I created a PHP library that could deal with lots of edge cases: Url highlight.
You could extract urls from string or directly highlight them.
Example:
<?php
use VStelmakh\UrlHighlight\UrlHighlight;
$urlHighlight = new UrlHighlight();
// Extract urls
$urlHighlight->getUrls("This is example http://example.com.");
// return: ['http://example.com']
// Make urls as hyperlinks
$urlHighlight->highlightUrls('Hello, http://example.com.');
// return: 'Hello, http://example.com.'
For more details see readme. For covered url cases see test.

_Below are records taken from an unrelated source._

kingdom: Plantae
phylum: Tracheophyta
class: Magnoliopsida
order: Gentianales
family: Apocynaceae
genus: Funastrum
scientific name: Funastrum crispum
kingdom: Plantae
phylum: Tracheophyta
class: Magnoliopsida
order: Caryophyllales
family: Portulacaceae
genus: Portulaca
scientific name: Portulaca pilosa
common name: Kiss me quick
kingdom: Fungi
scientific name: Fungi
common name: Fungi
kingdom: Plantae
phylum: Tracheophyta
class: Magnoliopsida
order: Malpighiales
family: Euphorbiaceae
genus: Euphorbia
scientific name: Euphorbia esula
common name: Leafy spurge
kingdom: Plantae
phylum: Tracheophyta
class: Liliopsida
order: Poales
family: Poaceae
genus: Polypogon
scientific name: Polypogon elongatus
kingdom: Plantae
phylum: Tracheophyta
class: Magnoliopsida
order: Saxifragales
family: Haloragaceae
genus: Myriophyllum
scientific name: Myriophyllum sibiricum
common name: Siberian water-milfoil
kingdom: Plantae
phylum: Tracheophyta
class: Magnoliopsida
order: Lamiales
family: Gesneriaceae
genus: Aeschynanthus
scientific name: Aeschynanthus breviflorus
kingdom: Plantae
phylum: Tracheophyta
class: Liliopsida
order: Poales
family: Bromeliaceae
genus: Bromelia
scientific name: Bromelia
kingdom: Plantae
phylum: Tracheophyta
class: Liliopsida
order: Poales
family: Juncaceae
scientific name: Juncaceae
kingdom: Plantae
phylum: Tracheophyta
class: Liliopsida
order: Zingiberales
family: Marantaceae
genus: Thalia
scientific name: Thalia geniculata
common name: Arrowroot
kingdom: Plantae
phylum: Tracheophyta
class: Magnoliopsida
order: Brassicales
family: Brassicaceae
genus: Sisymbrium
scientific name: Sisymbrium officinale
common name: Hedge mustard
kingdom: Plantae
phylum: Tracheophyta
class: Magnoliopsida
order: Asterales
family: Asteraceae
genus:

Yahoo! Answers does a fairly good job of link identification when the link is written properly and separate from other text, but it isn't very good at separating trailing punctuation. For example The links are http://example.com/somepage.php, http://example.com/somepage2.php, and http://example.com/somepage3.php. will include commas on the first two and a period on the third.
But if that is acceptable, then patterns like this should do it:
\<http:[^ ]+\>
It looks like stackoverflow's parser is better. Is is open source?
This code is worked for me.
function makeLink($string){
/*** make sure there is an http:// on all URLs ***/
$string = preg_replace("/([^\w\/])(www\.[a-z0-9\-]+\.[a-z0-9\-]+)/i", "$1http://$2",$string);
/*** make all URLs links ***/
$string = preg_replace("/([\w]+:\/\/[\w-?&;#~=\.\/\#]+[\w\/])/i","<a target=\"_blank\" href=\"$1\">$1</a>",$string);
/*** make all emails hot links ***/
$string = preg_replace("/([\w-?&;#~=\.\/]+\#(\[?)[a-zA-Z0-9\-\.]+\.([a-zA-Z]{2,3}|[0-9]{1,3})(\]?))/i","$1",$string);
return $string;
}